Provided records:
════════════════

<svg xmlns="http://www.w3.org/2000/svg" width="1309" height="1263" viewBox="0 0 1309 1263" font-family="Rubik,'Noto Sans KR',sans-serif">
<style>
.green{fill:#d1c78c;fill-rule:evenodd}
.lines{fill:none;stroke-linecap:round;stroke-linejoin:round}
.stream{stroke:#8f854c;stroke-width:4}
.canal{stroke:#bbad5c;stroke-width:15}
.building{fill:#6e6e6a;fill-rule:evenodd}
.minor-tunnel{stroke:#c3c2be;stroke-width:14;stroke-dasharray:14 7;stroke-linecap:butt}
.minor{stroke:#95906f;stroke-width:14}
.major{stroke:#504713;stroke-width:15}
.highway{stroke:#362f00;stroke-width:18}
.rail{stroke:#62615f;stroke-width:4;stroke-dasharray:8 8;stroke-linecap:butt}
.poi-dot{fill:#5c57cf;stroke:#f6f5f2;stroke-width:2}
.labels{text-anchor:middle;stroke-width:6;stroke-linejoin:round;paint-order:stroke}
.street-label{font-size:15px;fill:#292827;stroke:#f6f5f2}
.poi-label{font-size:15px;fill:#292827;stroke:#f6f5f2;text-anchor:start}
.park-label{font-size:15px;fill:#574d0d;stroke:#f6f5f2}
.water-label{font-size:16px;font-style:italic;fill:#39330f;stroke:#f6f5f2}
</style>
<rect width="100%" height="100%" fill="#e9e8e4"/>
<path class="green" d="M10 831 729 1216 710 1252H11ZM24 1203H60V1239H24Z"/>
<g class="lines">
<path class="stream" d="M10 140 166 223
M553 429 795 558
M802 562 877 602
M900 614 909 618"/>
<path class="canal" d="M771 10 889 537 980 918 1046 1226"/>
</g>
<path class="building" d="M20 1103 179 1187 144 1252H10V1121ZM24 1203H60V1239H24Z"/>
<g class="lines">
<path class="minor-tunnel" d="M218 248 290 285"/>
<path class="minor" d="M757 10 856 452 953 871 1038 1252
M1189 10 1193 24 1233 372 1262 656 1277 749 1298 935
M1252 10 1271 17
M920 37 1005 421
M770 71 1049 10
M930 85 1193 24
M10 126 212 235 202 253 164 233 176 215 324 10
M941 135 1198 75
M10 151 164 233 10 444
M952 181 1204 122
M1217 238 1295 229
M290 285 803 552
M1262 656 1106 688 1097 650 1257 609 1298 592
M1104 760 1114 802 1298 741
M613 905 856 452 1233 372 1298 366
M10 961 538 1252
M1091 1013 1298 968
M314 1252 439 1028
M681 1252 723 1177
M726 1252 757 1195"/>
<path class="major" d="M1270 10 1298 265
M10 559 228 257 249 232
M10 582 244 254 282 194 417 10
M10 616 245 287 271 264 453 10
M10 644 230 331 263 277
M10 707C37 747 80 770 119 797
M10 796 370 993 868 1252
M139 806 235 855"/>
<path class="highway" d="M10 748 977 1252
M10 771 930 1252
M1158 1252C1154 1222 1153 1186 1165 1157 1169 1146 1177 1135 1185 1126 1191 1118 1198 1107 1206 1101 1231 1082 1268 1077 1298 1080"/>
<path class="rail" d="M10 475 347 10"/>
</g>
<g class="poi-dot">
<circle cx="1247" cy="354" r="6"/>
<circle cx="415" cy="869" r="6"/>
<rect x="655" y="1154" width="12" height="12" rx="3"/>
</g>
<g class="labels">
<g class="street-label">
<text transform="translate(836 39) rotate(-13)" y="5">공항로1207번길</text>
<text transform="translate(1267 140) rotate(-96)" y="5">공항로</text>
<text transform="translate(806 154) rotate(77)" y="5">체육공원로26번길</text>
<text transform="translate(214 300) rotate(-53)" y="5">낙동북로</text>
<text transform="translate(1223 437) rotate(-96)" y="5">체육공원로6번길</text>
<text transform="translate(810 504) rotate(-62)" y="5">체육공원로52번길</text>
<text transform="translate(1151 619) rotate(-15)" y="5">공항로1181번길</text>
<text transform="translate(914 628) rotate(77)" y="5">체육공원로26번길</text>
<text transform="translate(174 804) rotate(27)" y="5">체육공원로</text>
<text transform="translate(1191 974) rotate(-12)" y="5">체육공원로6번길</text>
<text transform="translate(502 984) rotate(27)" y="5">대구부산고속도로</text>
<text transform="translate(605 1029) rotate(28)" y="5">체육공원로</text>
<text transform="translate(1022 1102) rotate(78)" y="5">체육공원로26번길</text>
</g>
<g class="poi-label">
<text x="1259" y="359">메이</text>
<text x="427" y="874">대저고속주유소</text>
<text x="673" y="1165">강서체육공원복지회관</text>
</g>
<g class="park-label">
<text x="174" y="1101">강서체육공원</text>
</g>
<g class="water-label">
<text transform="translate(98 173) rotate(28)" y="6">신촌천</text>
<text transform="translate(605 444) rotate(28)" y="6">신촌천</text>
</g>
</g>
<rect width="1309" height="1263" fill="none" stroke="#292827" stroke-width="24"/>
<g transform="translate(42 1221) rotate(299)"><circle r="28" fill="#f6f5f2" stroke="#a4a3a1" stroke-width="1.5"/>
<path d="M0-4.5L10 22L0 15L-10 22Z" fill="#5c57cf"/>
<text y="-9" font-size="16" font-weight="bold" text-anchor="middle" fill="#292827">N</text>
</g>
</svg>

════════════════

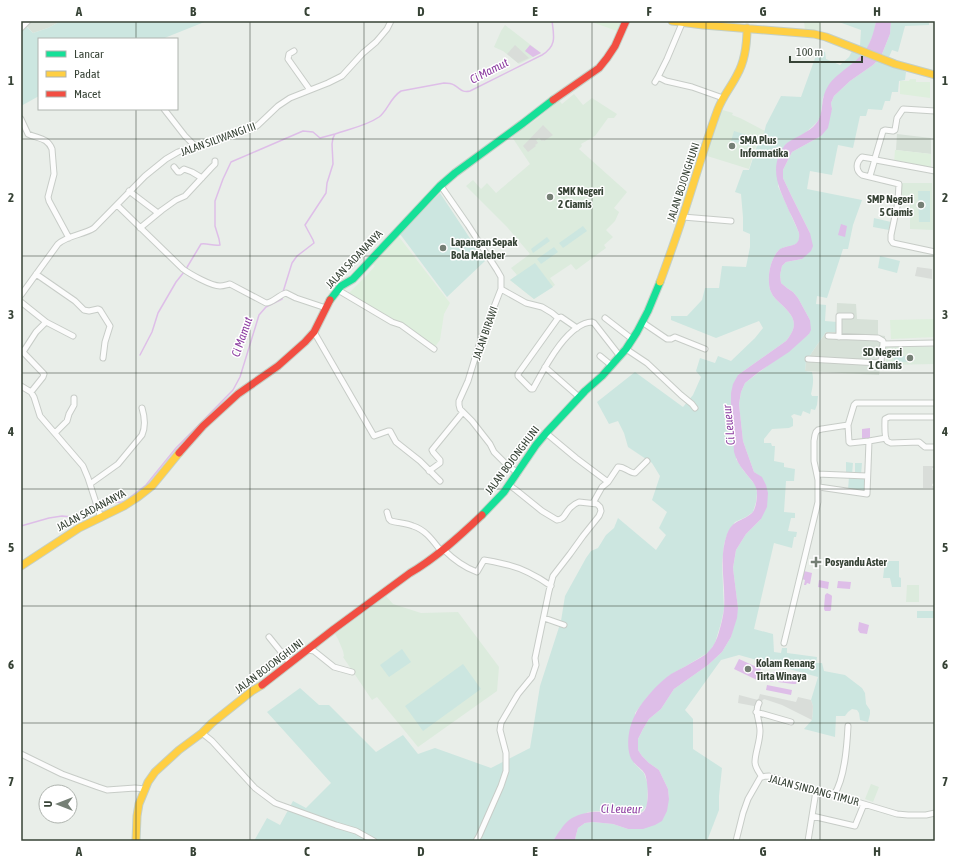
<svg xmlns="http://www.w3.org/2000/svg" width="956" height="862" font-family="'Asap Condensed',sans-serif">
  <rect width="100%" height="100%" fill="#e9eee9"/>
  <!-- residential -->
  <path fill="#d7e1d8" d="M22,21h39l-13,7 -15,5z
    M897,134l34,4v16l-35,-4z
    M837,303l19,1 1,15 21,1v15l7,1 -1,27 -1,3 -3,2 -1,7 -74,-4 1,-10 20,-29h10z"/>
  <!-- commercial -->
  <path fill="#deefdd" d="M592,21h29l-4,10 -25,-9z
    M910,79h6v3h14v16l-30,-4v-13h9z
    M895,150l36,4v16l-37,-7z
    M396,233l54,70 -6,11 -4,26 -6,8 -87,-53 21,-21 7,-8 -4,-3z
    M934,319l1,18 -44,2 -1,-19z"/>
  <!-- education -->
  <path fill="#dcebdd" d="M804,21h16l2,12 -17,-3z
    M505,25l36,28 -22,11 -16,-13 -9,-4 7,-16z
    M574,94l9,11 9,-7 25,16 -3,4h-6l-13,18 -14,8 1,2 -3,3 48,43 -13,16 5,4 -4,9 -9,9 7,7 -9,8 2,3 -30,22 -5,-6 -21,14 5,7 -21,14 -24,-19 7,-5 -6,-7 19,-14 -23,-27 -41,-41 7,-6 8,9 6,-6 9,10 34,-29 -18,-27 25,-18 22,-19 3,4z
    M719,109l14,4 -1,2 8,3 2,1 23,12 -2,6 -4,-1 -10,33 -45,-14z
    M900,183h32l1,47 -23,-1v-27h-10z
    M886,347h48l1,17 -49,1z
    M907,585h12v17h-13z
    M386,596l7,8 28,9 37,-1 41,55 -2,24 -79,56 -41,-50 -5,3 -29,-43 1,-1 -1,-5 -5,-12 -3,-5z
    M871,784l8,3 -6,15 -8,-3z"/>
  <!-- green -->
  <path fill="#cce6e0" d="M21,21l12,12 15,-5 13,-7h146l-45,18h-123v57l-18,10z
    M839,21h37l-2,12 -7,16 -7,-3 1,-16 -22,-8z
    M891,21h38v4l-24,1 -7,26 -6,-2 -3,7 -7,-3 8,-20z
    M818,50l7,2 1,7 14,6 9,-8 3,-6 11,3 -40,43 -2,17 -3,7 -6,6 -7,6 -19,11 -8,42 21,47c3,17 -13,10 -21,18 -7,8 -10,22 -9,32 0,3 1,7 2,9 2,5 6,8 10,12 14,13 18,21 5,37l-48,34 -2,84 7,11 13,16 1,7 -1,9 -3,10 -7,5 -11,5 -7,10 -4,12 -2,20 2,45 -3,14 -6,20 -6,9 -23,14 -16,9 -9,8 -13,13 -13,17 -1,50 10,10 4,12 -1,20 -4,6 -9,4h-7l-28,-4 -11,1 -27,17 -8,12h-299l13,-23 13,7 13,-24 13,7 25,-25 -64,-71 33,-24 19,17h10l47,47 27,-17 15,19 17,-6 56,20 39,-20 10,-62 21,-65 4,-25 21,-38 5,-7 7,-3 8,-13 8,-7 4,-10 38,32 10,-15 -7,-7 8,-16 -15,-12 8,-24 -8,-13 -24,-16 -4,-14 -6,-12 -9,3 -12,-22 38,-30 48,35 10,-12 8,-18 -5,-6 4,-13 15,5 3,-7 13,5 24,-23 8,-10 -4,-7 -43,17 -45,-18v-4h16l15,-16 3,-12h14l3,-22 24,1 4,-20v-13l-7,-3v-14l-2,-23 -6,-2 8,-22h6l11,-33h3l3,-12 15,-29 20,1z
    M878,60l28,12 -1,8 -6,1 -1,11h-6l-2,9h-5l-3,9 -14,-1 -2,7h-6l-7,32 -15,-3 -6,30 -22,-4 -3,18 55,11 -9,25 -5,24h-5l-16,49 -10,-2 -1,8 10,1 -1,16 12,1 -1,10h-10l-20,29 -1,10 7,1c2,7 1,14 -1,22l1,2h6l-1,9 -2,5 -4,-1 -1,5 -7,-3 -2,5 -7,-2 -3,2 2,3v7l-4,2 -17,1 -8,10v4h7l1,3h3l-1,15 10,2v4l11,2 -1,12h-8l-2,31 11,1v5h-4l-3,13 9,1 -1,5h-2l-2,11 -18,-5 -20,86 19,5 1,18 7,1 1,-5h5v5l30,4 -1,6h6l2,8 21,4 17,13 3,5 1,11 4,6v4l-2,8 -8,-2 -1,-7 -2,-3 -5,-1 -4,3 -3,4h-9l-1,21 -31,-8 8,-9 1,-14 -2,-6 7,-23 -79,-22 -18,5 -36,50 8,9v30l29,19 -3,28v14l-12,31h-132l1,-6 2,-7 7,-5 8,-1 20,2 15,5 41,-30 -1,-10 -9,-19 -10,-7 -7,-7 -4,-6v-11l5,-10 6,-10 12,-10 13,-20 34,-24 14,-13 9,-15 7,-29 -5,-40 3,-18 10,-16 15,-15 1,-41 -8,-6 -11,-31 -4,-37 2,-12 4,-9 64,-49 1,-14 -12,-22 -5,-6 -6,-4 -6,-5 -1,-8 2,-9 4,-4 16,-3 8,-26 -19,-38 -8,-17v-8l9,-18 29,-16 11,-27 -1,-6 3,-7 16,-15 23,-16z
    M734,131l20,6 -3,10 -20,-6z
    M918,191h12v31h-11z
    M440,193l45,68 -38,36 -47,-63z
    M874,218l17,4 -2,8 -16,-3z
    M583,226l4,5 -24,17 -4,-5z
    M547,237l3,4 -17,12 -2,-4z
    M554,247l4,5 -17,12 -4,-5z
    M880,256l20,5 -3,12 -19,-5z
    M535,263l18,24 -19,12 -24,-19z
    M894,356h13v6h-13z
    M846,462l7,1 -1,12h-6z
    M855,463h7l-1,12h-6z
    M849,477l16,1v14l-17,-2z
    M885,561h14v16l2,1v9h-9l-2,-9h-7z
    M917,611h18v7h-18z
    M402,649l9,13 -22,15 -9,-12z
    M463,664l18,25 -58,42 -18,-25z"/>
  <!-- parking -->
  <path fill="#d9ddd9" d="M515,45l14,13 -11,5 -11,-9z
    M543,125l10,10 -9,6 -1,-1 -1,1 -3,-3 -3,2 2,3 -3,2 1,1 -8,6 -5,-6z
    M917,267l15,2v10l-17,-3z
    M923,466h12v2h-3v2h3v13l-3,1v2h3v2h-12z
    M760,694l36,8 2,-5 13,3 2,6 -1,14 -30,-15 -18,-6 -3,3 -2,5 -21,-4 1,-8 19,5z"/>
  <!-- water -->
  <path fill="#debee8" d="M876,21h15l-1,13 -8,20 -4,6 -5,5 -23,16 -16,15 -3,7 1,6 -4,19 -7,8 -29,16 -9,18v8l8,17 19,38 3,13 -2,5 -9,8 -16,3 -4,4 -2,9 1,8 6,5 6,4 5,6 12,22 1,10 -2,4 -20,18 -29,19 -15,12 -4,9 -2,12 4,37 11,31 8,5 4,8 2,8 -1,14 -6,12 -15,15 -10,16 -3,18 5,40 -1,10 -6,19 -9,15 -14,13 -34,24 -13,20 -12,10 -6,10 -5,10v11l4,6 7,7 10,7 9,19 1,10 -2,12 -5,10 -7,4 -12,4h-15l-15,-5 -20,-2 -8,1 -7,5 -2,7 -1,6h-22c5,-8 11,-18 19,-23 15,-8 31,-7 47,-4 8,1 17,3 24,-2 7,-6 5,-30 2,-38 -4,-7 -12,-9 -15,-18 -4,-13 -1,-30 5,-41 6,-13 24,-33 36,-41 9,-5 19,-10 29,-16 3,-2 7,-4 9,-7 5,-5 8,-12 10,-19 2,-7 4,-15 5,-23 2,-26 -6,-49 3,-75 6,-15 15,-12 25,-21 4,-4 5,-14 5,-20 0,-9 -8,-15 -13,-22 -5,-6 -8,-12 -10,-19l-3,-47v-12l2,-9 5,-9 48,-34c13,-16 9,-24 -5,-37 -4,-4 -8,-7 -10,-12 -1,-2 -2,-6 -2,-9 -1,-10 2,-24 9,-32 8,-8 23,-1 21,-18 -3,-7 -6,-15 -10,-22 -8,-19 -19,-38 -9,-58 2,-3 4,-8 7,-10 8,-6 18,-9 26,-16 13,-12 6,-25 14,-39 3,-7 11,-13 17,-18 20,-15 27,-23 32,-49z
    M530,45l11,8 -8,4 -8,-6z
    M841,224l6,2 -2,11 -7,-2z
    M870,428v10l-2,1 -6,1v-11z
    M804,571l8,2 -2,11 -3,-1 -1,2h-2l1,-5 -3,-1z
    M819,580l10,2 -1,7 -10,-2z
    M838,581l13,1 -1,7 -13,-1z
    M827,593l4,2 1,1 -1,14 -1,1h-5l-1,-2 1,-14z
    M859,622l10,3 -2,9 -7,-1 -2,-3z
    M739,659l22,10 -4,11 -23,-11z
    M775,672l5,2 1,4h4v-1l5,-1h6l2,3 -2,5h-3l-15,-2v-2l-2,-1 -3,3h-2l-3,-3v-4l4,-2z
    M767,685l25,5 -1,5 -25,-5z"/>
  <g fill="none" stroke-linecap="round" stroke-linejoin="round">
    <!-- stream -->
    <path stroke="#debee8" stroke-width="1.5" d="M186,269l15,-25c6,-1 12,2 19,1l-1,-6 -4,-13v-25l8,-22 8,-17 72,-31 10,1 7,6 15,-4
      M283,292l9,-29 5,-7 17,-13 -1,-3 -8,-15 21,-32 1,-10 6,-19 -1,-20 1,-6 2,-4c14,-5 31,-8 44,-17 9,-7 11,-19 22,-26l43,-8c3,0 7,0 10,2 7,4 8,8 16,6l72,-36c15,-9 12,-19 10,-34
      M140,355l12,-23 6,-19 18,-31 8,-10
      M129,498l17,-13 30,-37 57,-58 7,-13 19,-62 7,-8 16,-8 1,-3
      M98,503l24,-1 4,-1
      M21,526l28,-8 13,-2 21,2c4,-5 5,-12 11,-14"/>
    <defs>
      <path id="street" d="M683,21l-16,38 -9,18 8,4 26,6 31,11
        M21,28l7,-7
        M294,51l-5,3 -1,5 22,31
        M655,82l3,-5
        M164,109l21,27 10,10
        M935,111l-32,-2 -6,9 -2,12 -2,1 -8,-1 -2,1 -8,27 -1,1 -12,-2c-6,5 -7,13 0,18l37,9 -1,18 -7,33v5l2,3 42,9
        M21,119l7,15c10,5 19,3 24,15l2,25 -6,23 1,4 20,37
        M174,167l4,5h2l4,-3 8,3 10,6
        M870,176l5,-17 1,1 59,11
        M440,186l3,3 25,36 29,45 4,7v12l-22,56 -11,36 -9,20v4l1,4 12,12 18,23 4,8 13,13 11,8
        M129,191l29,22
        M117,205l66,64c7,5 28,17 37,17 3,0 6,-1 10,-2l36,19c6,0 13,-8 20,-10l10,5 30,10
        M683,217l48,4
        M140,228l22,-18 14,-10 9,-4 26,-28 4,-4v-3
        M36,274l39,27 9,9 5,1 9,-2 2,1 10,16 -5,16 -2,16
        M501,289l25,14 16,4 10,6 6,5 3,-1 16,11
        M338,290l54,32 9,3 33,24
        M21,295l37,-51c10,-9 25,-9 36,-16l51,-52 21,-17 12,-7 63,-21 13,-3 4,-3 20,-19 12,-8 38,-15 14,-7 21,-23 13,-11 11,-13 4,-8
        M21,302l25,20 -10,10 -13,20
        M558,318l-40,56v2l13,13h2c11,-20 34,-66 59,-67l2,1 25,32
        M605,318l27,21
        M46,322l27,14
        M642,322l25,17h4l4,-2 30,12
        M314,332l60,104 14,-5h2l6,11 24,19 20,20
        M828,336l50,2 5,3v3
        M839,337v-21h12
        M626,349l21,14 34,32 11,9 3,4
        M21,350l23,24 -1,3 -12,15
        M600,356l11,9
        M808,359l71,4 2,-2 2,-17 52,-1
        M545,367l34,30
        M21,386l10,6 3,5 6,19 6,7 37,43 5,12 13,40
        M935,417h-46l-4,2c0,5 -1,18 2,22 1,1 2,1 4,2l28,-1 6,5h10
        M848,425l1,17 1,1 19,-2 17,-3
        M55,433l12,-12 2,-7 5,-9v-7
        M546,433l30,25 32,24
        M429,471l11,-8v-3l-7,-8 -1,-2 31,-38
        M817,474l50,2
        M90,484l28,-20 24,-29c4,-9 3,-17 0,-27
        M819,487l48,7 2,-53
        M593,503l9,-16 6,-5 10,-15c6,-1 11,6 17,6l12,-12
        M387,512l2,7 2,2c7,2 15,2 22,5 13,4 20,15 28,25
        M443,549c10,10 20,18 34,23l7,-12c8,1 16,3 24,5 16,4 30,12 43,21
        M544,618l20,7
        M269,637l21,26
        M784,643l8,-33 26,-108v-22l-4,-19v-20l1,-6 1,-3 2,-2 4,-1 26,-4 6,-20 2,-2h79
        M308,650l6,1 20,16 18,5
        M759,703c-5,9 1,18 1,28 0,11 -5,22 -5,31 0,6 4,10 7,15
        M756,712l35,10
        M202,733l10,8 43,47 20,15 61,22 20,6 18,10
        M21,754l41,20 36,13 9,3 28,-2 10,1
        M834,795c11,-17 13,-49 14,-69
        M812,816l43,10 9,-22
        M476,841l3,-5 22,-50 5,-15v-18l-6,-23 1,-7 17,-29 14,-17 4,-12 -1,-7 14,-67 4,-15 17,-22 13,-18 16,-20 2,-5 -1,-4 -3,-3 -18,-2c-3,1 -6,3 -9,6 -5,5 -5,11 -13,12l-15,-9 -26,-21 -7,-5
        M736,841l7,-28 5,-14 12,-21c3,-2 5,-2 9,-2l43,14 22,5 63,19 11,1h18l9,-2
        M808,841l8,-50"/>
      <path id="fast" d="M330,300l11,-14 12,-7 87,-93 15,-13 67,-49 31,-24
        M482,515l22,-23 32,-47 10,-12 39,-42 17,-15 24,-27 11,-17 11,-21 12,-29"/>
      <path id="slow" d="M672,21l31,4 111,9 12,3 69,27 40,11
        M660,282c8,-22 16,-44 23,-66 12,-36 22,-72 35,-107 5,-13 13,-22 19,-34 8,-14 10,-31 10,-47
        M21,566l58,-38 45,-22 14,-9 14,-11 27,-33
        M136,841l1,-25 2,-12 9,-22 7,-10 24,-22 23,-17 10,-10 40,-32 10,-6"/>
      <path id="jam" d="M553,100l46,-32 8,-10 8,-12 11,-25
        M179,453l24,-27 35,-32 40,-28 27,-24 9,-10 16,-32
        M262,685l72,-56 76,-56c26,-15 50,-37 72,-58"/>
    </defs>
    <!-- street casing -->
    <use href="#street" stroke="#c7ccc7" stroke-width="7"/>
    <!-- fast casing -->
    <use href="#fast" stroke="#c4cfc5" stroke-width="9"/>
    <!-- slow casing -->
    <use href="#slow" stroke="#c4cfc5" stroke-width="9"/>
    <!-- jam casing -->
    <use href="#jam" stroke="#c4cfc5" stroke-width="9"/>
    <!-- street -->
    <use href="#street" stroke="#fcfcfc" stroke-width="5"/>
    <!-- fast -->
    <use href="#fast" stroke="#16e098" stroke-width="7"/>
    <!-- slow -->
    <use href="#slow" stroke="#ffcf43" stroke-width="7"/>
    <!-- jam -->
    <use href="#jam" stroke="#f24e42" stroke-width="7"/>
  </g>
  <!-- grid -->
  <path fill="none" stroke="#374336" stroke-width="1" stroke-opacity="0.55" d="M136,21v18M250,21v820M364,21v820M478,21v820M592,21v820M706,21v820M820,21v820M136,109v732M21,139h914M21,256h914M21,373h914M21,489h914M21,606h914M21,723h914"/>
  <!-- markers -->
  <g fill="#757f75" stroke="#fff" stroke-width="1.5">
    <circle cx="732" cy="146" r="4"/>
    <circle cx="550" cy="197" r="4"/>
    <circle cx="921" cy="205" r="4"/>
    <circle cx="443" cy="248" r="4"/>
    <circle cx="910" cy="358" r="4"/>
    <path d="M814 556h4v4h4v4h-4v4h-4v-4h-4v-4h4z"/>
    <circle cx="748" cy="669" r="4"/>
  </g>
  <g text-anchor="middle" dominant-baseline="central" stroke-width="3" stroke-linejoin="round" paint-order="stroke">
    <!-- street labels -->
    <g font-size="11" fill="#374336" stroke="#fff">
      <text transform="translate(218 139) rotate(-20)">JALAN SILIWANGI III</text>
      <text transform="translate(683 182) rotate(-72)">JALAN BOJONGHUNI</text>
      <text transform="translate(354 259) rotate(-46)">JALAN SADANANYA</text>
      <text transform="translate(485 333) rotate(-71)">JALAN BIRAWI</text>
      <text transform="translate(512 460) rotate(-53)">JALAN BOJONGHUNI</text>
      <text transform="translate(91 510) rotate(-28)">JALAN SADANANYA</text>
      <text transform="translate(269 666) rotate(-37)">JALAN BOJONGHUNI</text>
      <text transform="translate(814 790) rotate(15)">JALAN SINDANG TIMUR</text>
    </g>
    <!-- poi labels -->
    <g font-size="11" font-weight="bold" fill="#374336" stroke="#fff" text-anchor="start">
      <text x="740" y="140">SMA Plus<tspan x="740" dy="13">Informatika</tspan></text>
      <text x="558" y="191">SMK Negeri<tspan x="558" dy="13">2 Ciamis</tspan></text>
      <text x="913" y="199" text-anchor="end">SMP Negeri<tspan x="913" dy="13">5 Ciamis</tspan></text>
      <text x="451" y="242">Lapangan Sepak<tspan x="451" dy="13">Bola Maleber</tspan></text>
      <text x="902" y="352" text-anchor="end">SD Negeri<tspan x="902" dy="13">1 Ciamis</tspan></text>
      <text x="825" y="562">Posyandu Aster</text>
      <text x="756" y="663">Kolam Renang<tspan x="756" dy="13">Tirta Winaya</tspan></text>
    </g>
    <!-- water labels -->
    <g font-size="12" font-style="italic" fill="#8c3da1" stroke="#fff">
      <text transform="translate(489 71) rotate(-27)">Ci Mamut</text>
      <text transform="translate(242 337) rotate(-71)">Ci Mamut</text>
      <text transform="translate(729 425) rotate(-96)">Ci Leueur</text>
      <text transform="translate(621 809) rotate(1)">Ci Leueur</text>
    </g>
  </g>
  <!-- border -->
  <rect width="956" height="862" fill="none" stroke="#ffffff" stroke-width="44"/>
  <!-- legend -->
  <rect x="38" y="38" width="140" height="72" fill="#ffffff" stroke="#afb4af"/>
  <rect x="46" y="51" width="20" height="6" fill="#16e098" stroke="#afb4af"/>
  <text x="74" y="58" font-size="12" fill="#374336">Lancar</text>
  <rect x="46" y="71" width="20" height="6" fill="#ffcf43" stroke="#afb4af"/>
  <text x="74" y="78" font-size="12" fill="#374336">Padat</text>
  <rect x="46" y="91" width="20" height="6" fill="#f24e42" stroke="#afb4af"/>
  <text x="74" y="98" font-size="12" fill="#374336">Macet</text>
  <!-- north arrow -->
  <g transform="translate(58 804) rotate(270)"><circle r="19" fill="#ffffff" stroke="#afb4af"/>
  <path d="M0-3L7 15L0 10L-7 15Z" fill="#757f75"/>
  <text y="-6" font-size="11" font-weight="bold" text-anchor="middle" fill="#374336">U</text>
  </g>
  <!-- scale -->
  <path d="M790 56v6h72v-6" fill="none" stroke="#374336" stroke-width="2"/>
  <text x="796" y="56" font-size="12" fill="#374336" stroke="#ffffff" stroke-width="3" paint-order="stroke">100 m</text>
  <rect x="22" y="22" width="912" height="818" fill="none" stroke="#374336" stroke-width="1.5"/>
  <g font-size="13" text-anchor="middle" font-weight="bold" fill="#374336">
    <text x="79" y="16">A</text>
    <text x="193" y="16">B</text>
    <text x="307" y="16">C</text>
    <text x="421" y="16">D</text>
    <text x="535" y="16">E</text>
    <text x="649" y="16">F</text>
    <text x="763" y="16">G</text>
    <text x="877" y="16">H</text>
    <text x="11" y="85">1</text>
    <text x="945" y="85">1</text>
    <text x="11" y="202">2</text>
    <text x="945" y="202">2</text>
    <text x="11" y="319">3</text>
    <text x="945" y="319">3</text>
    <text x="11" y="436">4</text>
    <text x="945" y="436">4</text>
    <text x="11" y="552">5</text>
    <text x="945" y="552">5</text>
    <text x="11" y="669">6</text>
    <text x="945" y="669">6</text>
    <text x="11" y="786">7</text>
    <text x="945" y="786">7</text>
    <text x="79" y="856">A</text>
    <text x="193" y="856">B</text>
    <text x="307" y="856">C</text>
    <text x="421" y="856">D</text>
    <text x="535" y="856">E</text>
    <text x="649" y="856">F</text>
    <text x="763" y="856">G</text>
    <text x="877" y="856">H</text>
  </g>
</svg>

════════════════

Task instructions: Show each line of the records above containing "round".

Result for this exercise:
.lines{fill:none;stroke-linecap:round;stroke-linejoin:round}
.labels{text-anchor:middle;stroke-width:6;stroke-linejoin:round;paint-order:stroke}
  <g fill="none" stroke-linecap="round" stroke-linejoin="round">
  <g text-anchor="middle" dominant-baseline="central" stroke-width="3" stroke-linejoin="round" paint-order="stroke">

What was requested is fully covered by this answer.